The scenario:

You’ve been assigned the task of designing and producing an embedded device. You’ve been given time, cost and size constraints that impact your design. An initial analysis of the requirements leads you to the conclusion that a 32-bit processor with a relatively small amount of RAM and Flash are required. A bit of research shows that an ARM processor with 2MB of external Flash and 2MB of external RAM will meet your cost and size constraints.

Historically, you would select a SoC or a processor, memory components, and other required peripherals and design a system around them. This system would require a certain amount of low level coding to initialize it and get it ready to accept an application; that coding may be developed in a higher level language, such as C or C++.

Another option that is becoming more and more popular is an embedded module, such as the Digi ConnectME or the EmbeddedFusion Meridian. Although a bit costlier, these modules come with RAM, Flash, and a host of other peripherals. An advantage of these modules is they make PCB design easier, and typically come with an embedded OS, giving you immediate access to an API for your application. The net effect is your hardware design time is shortened and you only have to code in higher level languages, such as C or C++.

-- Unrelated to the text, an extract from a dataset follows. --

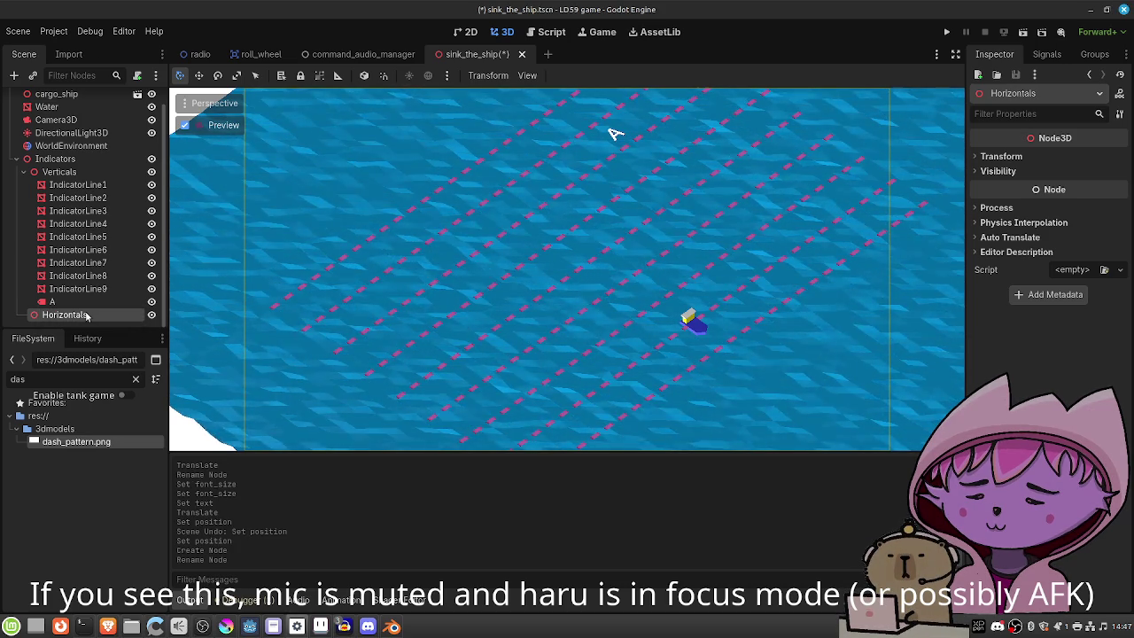
Duplicate IndicatorLine1 into Horizontals and make its mesh unique recursively.
{"action": "left_click", "coordinate": [75, 185]}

Application development is influenced by two primary factors, platform development environment, and language. There are many development platforms available, two of the most popular being Microsoft Visual Studio and the Open Source Eclipse platform. The most common programming languages for embedded development are C, C++, and Managed Code (Microsoft .NET and JAVA).

C is a low level language that gives the developer full control over the hardware, but at a price. It is not object orientated, there are few provisions for code re-use, and there are no built-in protections against common programming errors, such as null pointers, memory leaks, or bad assignments (= instead of == for example).

C++ is an improvement over C, being object oriented and promoting better code sharing and re-use, but it still has the drawback of letting a developer do things unwittingly that they really should not do, resulting in unexpected behavior. Application robustness is typically a function of how much pre-release testing you can afford.

Managed code raises the bar. Most programming errors and many of the programming tasks required by an application are common among all applications. This provides an opportunity for a managed code platform that provides a rich feature set comprised of these common requirements, and a chance to put in protection mechanisms that guard against these common mistakes. Historically, limits on processor speed and memory size have blocked the adoption of these managed code platforms for small embedded device development. Although available to the desktop development community for years, embedded developers have not been able to enjoy the advantages of these advanced platforms.

Recent increases in processor sizes and speeds, and declines in processor and memory costs make it possible to move these advantages into the embedded development space.